Written task
Please turn the lines of the items below into a numbered list. Leave out the blank lines and the pictures.

Figure understanding tasks

+++

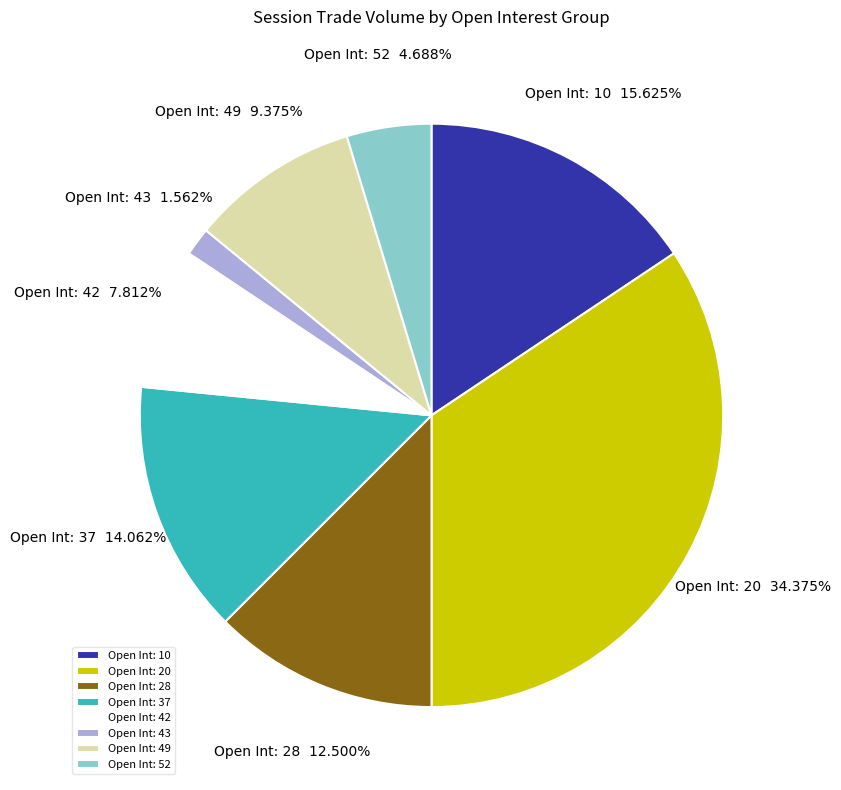

Which category has the biggest portion of the pie?

Open Int: 20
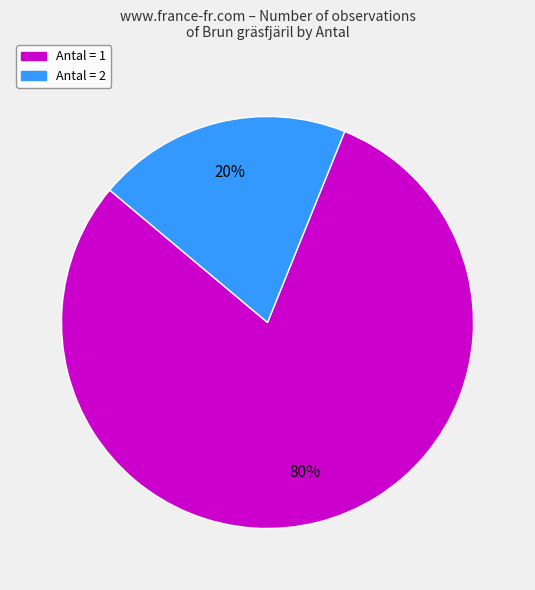

To the nearest percent, what is the difference between the largest and smallest slice percentages?

60%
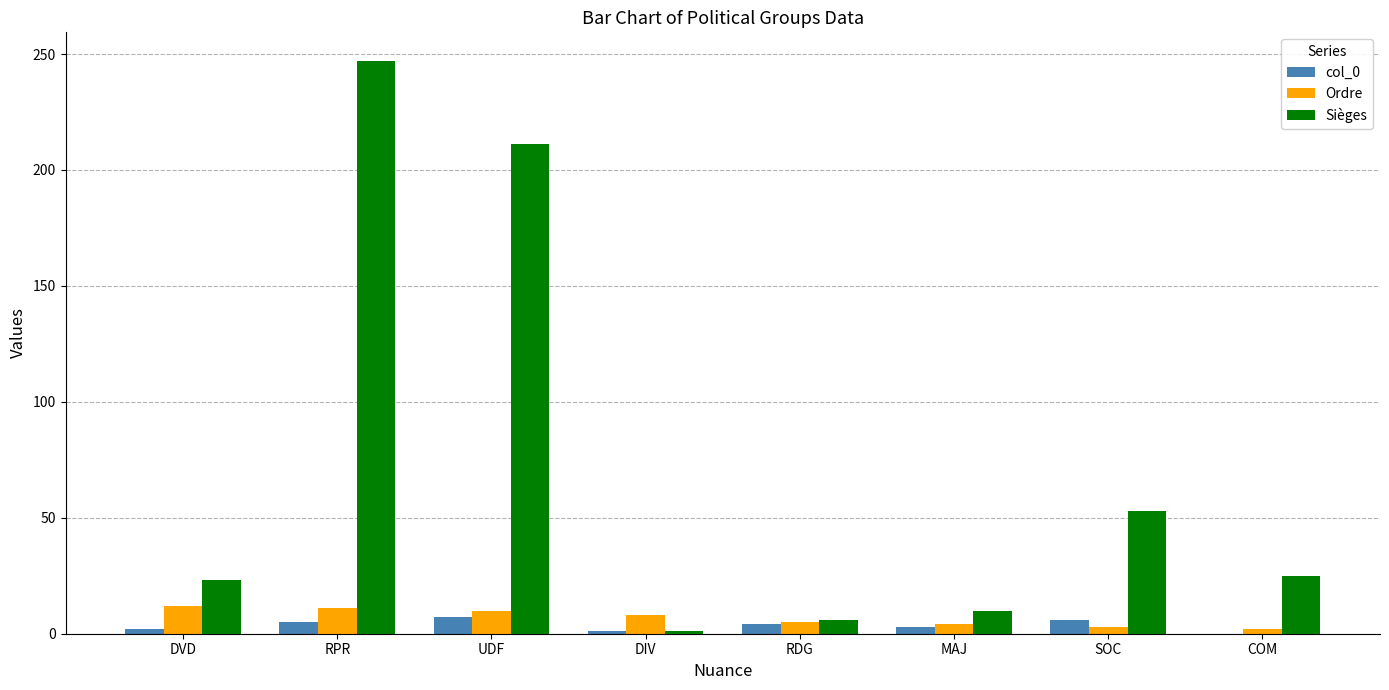

Which series has the largest total across all categories?

Sièges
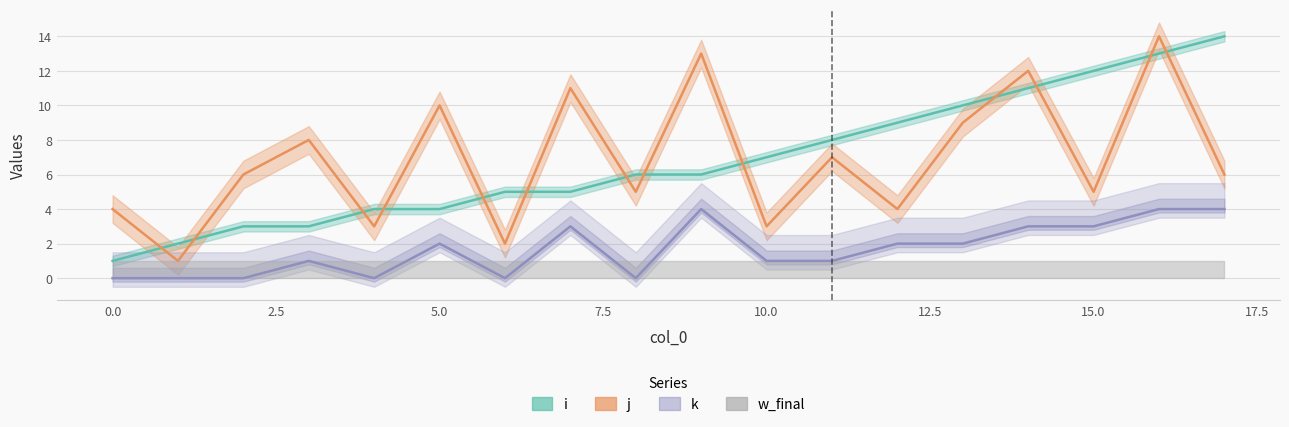

The k series shows 0 at 0. True or false?

True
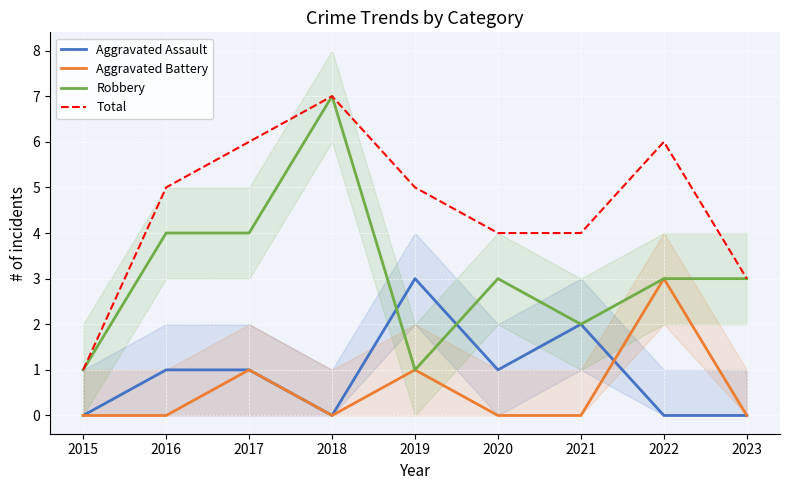

Is the value of Total at 2017 greater than the value of Aggravated Battery at 2022?

Yes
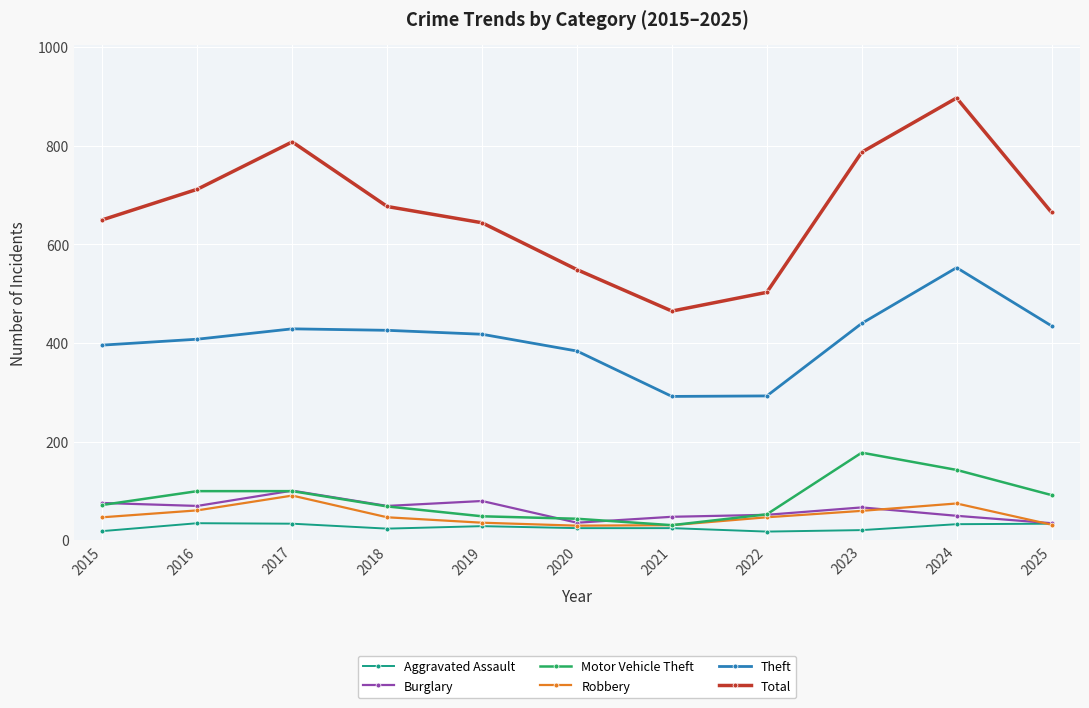

Is this an area chart (filled region under the line)?

No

+++

Solution to the exercise
1. Which category has the biggest portion of the pie?
2. Open Int: 20
3. To the nearest percent, what is the difference between the largest and smallest slice percentages?
4. 60%
5. Which series has the largest total across all categories?
6. Sièges
7. The k series shows 0 at 0. True or false?
8. True
9. Is the value of Total at 2017 greater than the value of Aggravated Battery at 2022?
10. Yes
11. Is this an area chart (filled region under the line)?
12. No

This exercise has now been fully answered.